▶ [EXERCISE]
Report the count of lines in the records below that hold the word "CLASS", omitting everything but the number.

▶ [SOURCE DATA]
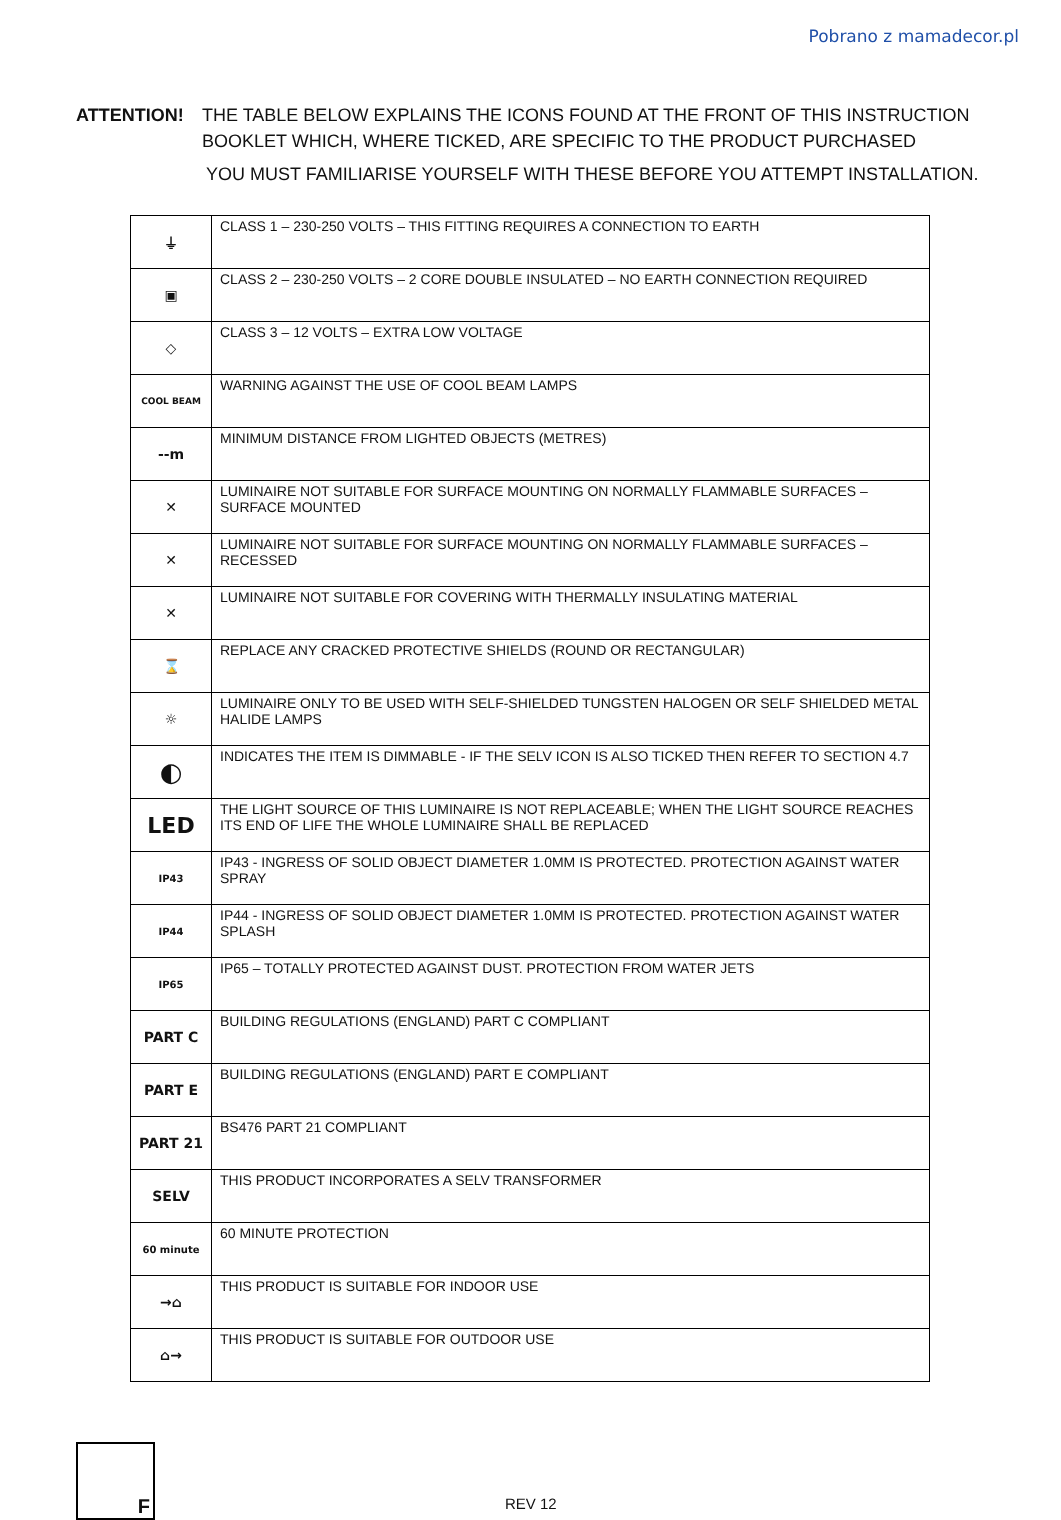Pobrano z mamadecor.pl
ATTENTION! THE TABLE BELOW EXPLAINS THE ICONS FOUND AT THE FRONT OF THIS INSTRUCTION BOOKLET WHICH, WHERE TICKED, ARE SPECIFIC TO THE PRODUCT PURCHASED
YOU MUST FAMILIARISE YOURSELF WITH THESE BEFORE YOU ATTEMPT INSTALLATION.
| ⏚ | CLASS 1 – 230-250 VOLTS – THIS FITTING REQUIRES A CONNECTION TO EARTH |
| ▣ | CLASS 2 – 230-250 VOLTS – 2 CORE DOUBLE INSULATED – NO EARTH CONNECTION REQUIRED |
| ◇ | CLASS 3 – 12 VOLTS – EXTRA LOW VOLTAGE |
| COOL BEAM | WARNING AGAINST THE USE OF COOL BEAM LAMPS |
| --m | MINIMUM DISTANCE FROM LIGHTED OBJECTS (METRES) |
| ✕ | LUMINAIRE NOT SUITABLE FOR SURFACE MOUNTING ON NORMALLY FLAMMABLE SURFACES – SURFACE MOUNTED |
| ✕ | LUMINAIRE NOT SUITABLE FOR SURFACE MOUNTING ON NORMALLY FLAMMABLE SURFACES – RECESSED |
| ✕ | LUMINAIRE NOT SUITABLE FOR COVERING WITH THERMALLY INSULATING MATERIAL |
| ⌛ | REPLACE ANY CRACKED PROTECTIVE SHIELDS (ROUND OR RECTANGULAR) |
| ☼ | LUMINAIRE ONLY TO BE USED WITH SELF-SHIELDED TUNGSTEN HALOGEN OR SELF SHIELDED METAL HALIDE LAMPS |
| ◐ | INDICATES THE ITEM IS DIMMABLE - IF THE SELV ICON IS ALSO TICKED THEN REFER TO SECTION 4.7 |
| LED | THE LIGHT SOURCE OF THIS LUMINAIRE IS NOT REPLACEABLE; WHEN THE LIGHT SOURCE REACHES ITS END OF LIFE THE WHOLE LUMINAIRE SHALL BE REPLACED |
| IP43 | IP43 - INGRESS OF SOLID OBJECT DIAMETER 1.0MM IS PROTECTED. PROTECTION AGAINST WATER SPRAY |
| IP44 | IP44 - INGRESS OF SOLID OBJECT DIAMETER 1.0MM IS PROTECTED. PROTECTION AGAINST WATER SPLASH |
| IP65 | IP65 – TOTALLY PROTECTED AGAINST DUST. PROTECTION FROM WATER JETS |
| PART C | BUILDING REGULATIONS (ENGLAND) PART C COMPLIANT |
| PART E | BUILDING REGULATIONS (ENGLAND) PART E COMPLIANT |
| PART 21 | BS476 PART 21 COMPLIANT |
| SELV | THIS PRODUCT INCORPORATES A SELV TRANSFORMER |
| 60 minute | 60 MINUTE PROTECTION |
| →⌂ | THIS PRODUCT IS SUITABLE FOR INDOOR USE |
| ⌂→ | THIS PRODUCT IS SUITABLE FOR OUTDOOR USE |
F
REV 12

▶ [RESPONSE]
3